From James Bowie to R.R. Barrow to W. Slatter to W.J. Gaidry

1828

Robert Ruffin (RR) Barrow purchased the property from James Bowie in Terrebonne Parish, Louisiana, near the town of Houma. This property would later become Residence Plantation, named so because RR owned many farms but this was where he resided. Residence Plantation has been continually owned and operated from that time until present by the same family, making it one of the oldest, if not the oldest, family owned business in Terrebonne Parish, Louisiana.

Robert Ruffin Barrow, planter, was born in Halifax County, the eldest child of Bartholomew Barrow and his first wife, Ascension Slatter, daughter of James Slatter and Charity Cotten. He was reared in North Carolina a few miles east of Enfield and accompanied his father to Louisiana in 1820. He settled in Terrebonne Parish in 1829 and called his home Residence. Before the Civil War, he built an agricultural empire equaled by few planters of the antebellum South. At the time of the war, he owned sixteen farms in three Louisiana parishes, and large land holdings in Texas. Barrow did not confine his interests solely to planting but was deeply concerned with the political issues of his day and the gathering storms of the Civil War. He wrote and published many pamphlets on national and regional matters, several of which have survived. In a twenty-page pamphlet, On the Political Parties Of the Country, he decried secession as a means of settling the South’s problems.
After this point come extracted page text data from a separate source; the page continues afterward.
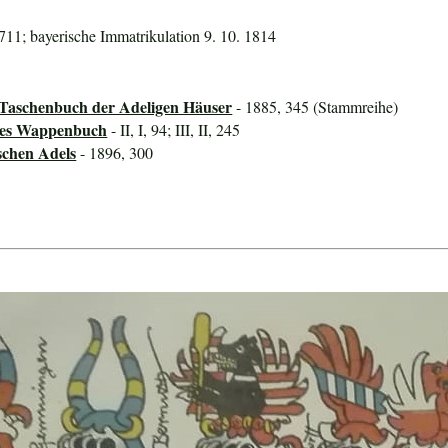
711; bayerische Immatrikulation 9. 10. 1814
 Taschenbuch der Adeligen Häuser
- 1885, 345 (Stammreihe)
ines Wappenbuch
- II, I, 94; III, II, 245
schen Adels
- 1896, 300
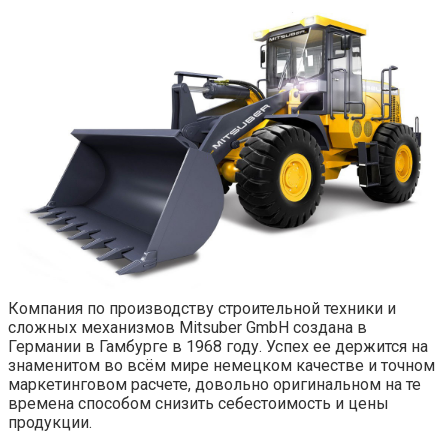
Компания по производству строительной техники и
сложных механизмов Mitsuber GmbH создана в
Германии в Гамбурге в 1968 году. Успех ее держится на
знаменитом во всём мире немецком качестве и точном
маркетинговом расчете, довольно оригинальном на те
времена способом снизить себестоимость и цены
продукции.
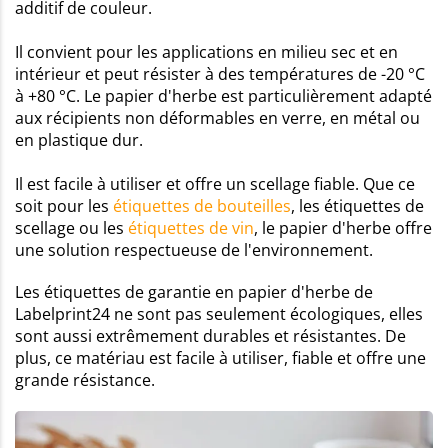
additif de couleur.
Il convient pour les applications en milieu sec et en
intérieur et peut résister à des températures de -20 °C
à +80 °C. Le papier d'herbe est particulièrement adapté
aux récipients non déformables en verre, en métal ou
en plastique dur.
Il est facile à utiliser et offre un scellage fiable. Que ce
soit pour les
étiquettes de bouteilles
, les étiquettes de
scellage ou les
étiquettes de vin
, le papier d'herbe offre
une solution respectueuse de l'environnement.
Les étiquettes de garantie en papier d'herbe de
Labelprint24 ne sont pas seulement écologiques, elles
sont aussi extrêmement durables et résistantes. De
plus, ce matériau est facile à utiliser, fiable et offre une
grande résistance.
When war came, Barrow was sixty-three years old and did not serve in the Confederate Army. He did support the southern cause, however, by financing the construction of the Pioneer, one of the first submarines ever designed. The builder of the Pioneer was Captain Horace Hunley, Barrow’s brother-in-law. The boat was launched on Lake Pontchartrain near New Orleans in February 1862 and was demonstrated with partial success. It sank on one of its early trials, however, and was raised, only to be immersed again to prevent its capture by Admiral Farragut of the Union navy. After the war it was recovered from the bottom of Lake Pontchartrain and was exhibited in Jackson Square, New Orleans. Later in the war, Hunley built other submarines, one of which, the Hunley, sank the Federal warship Housatonic at Charleston, S.C.

In 1850, at the age of fifty-two, Barrow married Volumnia Washington Hunley of Smith County, Tenn. They made their home at Residence, near Houma, La., and had two children, Roberta and Robert R., Jr., who both married and left descendants. Barrow died in New Orleans and was first buried in Girod Cemetery there; his remains were later removed to Magnolia Cemetery at Houma.

— From DICTIONARY OF NORTH CAROLINA BIOGRAPHY, VOL. 1, A – C, edited by William S. Powell. Copyright © 1979 by the University of North Carolina Press. Used by permission of the publisher. www.uncpress.org

1875

Robert Ruffin (RR) Barrow died and left Volumnia Farm to his daughter Volumnia Roberta, who married William Slatter, a newspaper editor and state legislator from Winchester Tennessee.

1901

Clara Slatter (daughter of Volumnia Roberta and William Slatter) inherited Residence Plantation. She married Wilson Joseph Gaidry, son of Adolph Gaidry, who owned a general store where the Holy Rosary Church is located in Houma.

1954

Wilson Joseph Gaidry II (son of Wilson Joseph Gaidry and Clara Slatter) inherited Residence Plantation when his mother died in 1954. He married Lillie Lea McKnight.

1973

In 1973 Wilson Joseph Gaidry II died and his son Wilson J. Gaidry III inherited Residence Plantation. He and his wife Wanda Ledet Gaidry currently operate the farm. Since 2008, they have also owned and operated the Twin Creek Farm in Montgomery, Louisiana.